Segment Start: Input records

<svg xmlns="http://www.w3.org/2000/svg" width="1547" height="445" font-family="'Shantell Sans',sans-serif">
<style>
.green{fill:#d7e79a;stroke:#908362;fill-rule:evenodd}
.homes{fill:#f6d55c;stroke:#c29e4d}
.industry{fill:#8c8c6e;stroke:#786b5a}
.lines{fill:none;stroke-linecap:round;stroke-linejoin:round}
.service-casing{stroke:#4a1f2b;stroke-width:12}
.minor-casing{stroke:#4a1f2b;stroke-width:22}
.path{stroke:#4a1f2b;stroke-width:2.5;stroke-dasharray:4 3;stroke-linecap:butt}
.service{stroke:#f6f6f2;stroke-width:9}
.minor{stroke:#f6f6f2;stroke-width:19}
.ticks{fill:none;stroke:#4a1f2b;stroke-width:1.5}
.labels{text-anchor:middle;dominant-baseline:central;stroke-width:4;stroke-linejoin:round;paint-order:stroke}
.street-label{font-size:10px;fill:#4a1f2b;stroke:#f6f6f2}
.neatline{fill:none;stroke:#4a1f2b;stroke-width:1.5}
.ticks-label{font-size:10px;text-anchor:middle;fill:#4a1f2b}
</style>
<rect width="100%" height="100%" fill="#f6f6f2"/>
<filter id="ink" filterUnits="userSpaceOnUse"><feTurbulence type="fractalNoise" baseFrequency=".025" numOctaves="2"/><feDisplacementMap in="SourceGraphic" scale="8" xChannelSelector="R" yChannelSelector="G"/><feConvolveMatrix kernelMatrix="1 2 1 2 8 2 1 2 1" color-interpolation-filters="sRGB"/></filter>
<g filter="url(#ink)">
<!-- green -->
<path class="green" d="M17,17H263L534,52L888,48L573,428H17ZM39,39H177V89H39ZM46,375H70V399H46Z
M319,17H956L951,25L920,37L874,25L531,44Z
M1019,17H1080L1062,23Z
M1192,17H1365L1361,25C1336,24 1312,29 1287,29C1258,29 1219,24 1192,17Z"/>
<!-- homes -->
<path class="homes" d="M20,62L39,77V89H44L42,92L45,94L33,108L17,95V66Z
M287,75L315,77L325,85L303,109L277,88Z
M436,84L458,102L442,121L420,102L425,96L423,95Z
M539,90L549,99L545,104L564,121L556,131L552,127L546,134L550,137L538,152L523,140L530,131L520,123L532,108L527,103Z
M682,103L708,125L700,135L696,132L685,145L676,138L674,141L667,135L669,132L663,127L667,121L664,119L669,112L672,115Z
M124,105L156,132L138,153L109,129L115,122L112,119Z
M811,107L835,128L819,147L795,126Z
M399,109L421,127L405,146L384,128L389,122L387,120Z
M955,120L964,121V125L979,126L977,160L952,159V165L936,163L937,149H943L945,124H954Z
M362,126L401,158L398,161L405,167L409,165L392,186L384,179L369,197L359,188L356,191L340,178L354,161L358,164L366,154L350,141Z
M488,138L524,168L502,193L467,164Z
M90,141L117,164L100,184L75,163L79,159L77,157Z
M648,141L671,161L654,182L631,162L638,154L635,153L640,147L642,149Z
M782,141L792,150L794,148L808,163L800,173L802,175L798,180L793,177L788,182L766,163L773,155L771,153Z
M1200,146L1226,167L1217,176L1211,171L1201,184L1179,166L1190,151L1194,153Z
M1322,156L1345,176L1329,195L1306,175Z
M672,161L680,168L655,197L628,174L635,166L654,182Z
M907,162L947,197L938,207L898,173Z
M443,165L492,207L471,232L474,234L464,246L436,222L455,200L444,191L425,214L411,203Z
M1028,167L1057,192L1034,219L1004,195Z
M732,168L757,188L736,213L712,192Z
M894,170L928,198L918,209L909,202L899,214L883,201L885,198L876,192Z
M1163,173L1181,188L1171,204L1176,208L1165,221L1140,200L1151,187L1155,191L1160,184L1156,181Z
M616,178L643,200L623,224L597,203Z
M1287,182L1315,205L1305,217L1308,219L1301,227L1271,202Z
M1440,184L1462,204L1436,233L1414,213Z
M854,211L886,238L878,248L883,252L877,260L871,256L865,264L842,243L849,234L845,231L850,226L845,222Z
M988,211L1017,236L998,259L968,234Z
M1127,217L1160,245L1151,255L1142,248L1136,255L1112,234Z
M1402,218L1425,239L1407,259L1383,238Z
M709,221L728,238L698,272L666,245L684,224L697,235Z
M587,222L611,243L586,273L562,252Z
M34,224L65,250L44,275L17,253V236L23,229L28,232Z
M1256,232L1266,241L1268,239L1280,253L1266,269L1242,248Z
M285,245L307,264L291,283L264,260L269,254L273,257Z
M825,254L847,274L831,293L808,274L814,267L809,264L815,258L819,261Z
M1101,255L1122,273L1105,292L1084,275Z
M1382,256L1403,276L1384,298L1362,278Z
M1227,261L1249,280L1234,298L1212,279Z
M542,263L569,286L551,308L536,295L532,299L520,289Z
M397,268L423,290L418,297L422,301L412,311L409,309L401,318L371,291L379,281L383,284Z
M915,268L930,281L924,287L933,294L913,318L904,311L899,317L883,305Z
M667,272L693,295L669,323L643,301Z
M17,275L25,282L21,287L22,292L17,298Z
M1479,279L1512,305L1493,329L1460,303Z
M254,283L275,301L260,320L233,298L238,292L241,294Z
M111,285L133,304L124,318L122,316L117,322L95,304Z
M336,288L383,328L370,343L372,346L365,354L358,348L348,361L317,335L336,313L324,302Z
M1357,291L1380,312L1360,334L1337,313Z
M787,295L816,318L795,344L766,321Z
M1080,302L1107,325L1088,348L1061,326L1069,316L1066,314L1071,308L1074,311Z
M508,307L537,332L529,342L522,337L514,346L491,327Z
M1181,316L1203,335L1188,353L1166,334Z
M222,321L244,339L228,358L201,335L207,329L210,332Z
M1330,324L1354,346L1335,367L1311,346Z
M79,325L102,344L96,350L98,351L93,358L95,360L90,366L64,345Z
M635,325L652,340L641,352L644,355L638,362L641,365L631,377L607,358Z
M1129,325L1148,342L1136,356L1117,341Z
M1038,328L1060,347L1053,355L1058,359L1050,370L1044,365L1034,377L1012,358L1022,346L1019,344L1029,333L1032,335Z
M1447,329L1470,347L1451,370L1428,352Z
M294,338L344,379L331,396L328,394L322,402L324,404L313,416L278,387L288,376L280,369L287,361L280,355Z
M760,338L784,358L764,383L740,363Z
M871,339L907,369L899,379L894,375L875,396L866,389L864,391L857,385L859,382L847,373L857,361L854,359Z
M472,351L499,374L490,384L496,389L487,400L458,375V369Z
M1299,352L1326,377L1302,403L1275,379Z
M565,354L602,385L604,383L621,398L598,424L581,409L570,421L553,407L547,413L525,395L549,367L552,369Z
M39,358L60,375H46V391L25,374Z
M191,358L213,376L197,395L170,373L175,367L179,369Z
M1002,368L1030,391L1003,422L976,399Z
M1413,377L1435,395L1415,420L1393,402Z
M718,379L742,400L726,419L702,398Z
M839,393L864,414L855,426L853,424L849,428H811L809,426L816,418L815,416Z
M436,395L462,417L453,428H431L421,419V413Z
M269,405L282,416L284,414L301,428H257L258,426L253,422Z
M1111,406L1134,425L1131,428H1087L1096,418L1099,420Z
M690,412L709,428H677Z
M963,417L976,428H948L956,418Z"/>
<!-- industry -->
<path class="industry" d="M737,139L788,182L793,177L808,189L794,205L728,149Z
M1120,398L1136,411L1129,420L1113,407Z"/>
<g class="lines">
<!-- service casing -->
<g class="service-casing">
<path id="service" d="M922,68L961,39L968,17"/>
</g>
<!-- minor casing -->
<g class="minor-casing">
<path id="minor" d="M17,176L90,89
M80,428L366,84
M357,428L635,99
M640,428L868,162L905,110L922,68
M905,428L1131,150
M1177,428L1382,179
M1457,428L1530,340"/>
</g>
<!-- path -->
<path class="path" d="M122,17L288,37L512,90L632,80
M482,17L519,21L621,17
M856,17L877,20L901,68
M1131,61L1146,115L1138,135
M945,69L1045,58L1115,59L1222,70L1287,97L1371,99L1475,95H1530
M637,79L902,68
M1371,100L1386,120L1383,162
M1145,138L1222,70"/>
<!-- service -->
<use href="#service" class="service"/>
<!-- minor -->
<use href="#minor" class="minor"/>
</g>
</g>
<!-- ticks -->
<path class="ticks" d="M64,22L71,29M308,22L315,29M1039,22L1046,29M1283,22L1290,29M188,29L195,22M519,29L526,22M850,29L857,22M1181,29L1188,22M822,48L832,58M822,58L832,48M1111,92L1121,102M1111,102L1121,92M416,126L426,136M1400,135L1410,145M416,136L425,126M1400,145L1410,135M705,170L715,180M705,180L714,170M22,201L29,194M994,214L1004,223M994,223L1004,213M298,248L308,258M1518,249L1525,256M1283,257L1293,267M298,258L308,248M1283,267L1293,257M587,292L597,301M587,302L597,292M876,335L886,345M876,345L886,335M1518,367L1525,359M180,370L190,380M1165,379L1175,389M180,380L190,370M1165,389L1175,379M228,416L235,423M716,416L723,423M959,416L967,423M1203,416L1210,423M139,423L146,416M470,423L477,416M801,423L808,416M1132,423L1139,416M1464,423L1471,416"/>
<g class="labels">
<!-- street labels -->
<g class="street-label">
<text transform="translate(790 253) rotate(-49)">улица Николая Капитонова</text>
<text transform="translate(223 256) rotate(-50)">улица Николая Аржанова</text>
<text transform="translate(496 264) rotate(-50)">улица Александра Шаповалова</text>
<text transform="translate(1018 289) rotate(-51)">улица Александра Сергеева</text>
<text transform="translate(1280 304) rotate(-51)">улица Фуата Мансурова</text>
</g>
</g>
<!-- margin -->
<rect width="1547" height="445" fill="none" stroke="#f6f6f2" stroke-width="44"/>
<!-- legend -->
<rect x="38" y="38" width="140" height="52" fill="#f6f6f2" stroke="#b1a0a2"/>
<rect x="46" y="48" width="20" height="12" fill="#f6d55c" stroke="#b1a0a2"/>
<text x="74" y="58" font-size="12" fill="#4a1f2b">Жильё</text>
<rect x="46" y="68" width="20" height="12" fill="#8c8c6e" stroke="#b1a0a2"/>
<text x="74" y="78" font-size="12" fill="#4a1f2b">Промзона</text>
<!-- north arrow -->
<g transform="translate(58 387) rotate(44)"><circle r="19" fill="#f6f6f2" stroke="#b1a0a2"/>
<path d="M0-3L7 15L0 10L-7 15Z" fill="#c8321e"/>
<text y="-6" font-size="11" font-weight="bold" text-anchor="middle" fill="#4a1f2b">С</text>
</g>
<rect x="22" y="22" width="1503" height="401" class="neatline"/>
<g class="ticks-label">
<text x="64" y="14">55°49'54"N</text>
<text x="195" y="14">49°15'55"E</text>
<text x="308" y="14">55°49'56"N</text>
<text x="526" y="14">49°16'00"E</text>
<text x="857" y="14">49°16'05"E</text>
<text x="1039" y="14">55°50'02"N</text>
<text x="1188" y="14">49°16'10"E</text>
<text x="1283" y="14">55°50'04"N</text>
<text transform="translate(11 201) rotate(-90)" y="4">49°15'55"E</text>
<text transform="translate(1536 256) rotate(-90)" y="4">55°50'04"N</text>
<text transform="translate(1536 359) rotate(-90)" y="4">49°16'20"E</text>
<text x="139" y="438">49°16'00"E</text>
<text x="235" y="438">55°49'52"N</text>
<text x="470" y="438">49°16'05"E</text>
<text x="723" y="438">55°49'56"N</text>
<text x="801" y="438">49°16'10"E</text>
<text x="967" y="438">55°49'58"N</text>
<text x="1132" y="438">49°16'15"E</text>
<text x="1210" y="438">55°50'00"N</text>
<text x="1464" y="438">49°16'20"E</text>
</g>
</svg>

Segment End: Input records
Segment Start: Input records

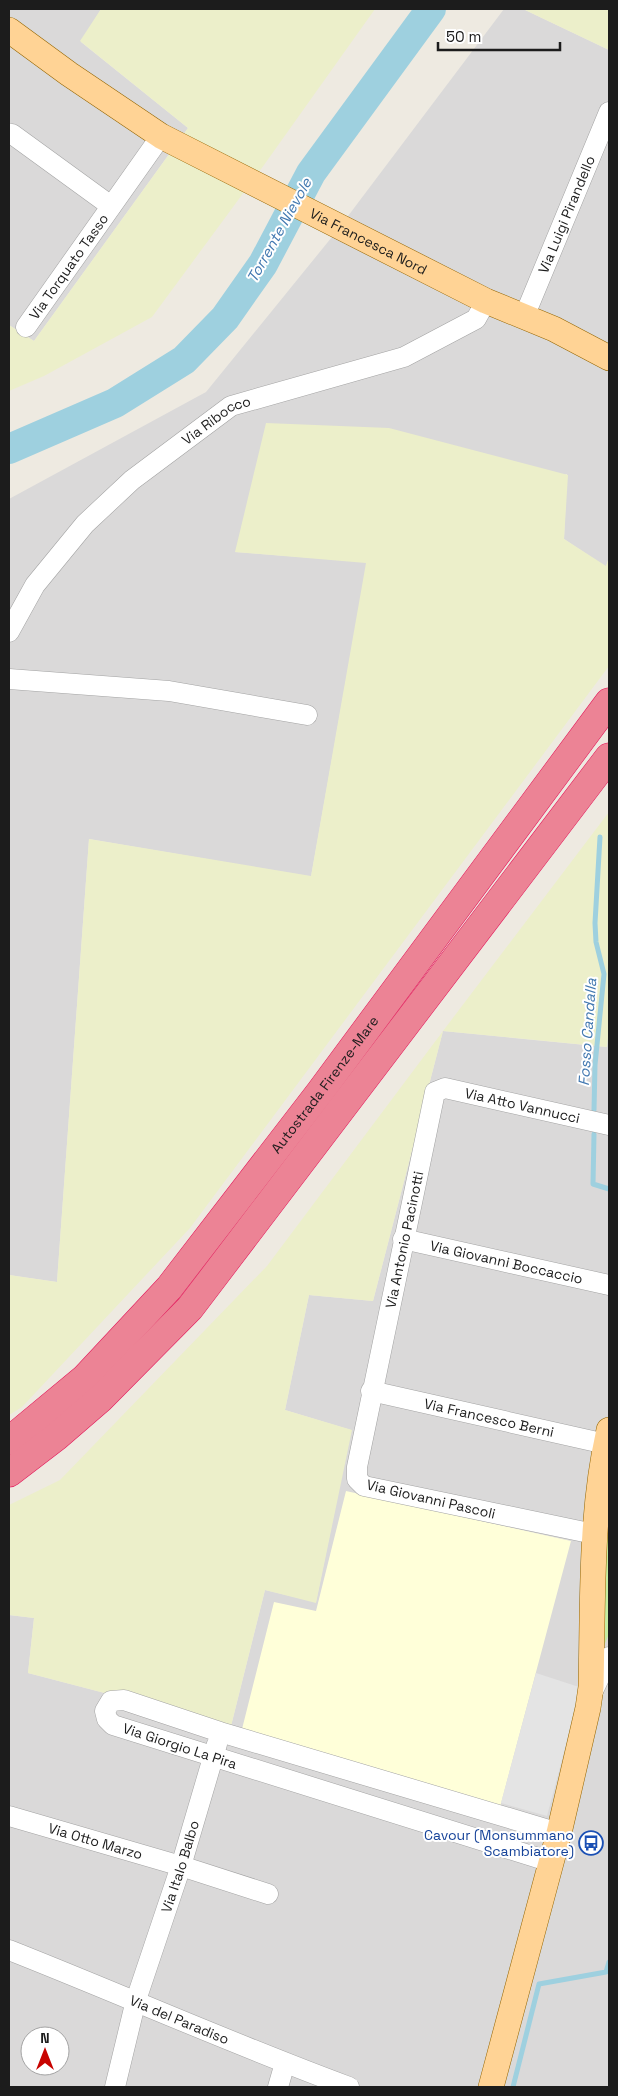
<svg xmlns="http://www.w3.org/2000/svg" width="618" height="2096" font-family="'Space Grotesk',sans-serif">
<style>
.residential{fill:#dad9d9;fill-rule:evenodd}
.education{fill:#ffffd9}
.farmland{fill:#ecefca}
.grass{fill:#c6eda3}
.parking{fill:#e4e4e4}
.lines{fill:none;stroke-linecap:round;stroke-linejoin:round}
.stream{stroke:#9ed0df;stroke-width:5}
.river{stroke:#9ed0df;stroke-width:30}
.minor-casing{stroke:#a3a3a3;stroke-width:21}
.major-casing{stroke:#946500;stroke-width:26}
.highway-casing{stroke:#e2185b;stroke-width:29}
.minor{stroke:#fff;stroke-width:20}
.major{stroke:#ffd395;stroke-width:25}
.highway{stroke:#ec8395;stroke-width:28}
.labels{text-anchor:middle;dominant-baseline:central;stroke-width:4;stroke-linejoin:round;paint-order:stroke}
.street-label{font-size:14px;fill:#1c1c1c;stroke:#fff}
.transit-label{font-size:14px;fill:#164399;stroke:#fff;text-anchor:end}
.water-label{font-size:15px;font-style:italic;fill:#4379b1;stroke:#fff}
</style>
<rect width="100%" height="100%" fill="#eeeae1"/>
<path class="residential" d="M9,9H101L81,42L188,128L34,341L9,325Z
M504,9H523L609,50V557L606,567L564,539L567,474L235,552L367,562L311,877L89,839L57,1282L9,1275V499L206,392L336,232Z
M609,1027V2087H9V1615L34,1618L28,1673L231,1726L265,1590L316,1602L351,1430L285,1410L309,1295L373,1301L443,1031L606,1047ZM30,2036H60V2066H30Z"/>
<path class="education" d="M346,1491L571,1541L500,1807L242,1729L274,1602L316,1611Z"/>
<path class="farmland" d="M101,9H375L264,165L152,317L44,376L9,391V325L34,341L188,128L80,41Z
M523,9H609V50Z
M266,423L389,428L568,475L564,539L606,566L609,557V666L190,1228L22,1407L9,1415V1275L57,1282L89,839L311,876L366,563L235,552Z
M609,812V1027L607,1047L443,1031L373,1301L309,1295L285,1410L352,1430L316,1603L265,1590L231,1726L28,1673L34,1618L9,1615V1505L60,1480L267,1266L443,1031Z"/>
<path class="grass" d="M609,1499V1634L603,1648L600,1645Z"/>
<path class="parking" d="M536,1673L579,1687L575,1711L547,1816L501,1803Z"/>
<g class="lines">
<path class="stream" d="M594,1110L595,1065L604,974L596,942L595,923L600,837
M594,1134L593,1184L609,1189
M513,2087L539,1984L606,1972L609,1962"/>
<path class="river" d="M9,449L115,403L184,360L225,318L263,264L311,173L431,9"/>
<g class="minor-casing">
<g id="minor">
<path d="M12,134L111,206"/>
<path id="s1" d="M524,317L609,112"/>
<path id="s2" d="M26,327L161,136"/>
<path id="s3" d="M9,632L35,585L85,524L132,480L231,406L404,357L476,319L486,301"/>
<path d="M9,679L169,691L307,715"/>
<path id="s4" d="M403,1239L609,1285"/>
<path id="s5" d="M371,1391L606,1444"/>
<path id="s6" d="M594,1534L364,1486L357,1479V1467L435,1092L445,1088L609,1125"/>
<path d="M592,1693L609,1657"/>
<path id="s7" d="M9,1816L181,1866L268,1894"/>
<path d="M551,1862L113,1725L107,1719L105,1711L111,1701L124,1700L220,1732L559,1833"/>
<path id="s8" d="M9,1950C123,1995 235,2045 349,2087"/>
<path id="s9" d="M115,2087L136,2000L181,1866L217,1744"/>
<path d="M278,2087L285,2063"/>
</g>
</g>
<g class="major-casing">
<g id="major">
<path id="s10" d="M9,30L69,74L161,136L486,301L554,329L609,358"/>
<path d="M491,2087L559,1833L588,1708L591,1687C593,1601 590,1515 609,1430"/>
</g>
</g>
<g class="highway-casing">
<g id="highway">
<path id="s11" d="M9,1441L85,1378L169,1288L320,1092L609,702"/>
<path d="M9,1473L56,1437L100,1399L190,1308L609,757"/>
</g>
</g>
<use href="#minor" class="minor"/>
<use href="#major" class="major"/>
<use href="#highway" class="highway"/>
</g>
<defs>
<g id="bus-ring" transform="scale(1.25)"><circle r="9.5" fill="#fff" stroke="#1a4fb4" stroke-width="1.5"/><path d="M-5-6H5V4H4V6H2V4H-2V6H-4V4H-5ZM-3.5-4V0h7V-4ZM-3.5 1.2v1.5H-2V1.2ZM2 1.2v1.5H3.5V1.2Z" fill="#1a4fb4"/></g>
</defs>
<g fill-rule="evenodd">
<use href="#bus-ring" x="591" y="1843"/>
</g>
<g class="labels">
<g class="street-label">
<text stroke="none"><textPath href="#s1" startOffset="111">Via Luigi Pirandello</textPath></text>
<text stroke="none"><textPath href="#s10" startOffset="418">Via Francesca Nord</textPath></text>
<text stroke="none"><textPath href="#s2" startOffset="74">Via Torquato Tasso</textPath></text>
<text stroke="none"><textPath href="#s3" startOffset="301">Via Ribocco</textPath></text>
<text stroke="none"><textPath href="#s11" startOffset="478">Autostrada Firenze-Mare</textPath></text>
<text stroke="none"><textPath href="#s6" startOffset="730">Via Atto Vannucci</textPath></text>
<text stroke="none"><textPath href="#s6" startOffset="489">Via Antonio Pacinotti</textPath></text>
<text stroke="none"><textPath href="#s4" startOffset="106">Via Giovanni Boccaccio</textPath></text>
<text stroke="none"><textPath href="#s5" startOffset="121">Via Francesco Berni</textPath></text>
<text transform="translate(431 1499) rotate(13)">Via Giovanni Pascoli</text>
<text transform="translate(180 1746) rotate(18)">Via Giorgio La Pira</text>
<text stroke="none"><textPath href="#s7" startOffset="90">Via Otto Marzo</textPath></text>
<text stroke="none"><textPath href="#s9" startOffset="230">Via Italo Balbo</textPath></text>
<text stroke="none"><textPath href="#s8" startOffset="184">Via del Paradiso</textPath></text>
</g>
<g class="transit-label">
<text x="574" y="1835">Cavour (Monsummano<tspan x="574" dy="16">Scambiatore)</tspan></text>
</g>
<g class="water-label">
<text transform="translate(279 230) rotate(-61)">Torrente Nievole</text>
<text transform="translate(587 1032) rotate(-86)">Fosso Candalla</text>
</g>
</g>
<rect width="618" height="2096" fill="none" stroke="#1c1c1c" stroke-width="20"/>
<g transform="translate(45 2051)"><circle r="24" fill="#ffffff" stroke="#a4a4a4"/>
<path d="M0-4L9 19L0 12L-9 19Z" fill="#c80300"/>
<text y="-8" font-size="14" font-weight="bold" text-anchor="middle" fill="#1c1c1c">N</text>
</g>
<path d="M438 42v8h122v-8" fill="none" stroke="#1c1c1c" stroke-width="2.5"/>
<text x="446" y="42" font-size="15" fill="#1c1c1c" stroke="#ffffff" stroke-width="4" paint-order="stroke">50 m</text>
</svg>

Segment End: Input records

Exercise » Show the lines in the entries above that include the string "weight".

Worked solution »
<text y="-6" font-size="11" font-weight="bold" text-anchor="middle" fill="#4a1f2b">С</text>
<text y="-8" font-size="14" font-weight="bold" text-anchor="middle" fill="#1c1c1c">N</text>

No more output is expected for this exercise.